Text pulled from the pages
──────────

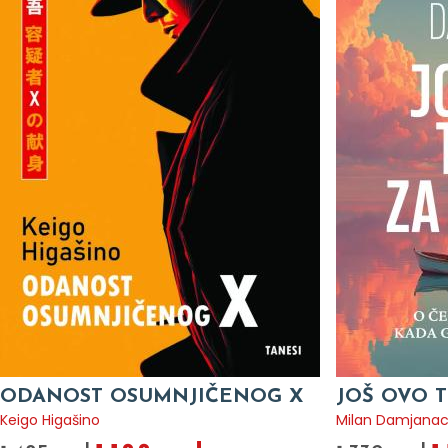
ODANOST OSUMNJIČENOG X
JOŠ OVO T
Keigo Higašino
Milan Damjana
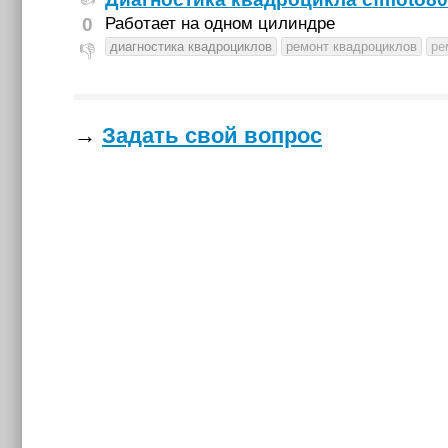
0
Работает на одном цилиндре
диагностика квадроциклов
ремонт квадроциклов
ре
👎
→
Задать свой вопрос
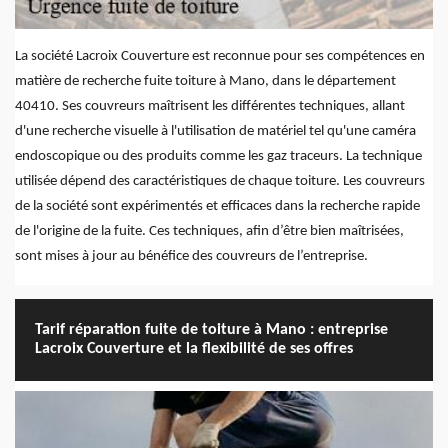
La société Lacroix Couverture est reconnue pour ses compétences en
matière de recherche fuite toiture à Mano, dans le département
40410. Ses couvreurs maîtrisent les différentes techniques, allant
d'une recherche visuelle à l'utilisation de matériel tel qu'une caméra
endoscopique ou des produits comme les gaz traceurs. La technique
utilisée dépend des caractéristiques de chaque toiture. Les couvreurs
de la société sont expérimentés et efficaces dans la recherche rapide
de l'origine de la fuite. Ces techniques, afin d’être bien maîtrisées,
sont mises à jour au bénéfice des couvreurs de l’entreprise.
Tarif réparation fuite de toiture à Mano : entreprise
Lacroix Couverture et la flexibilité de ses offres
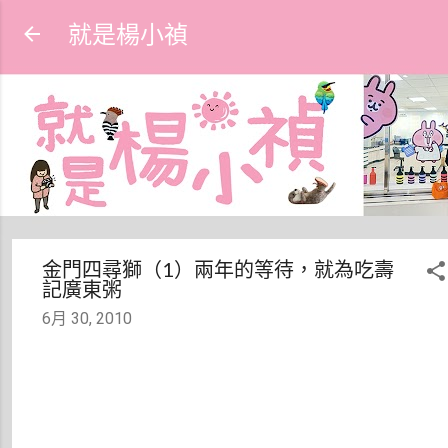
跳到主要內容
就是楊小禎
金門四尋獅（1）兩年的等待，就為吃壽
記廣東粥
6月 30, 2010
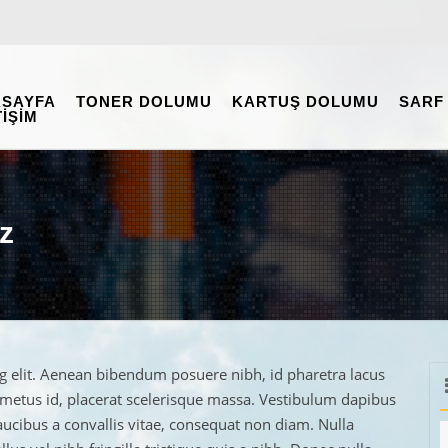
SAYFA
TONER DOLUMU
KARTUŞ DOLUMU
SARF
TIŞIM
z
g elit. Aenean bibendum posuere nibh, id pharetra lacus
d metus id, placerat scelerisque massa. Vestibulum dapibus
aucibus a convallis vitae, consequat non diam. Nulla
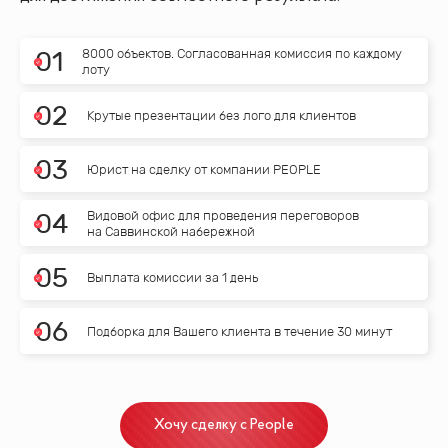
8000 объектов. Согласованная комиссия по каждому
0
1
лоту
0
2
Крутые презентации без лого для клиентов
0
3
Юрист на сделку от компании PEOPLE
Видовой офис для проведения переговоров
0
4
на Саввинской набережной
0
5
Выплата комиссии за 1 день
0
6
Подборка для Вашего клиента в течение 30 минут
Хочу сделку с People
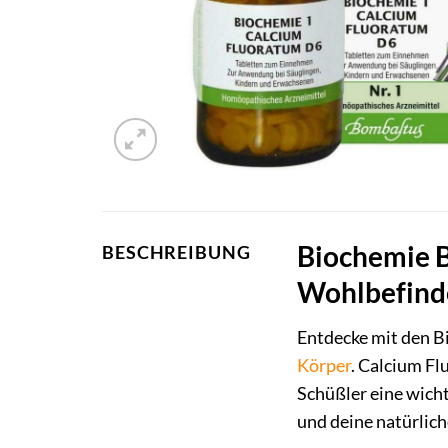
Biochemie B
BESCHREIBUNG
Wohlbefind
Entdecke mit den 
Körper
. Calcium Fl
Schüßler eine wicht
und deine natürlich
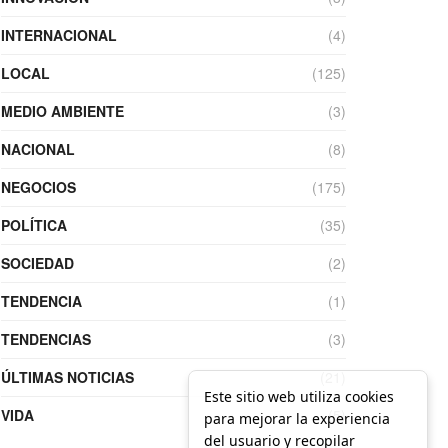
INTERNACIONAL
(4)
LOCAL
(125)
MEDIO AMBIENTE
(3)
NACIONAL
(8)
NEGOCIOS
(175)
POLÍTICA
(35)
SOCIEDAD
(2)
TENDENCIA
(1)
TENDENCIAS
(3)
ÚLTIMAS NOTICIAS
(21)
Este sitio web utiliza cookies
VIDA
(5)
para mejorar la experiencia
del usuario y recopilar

──────────

- What is expected
Edit the listing's lines starting with the line with "La société Lacroix" and going on through the line with "d'une recherche visuelle": replace "techniques" with "méthodes" and leave everything else unchanged. Give back only those lines.

- Result of the task
La société Lacroix Couverture est reconnue pour ses compétences en
matière de recherche fuite toiture à Mano, dans le département
40410. Ses couvreurs maîtrisent les différentes méthodes, allant
d'une recherche visuelle à l'utilisation de matériel tel qu'une caméra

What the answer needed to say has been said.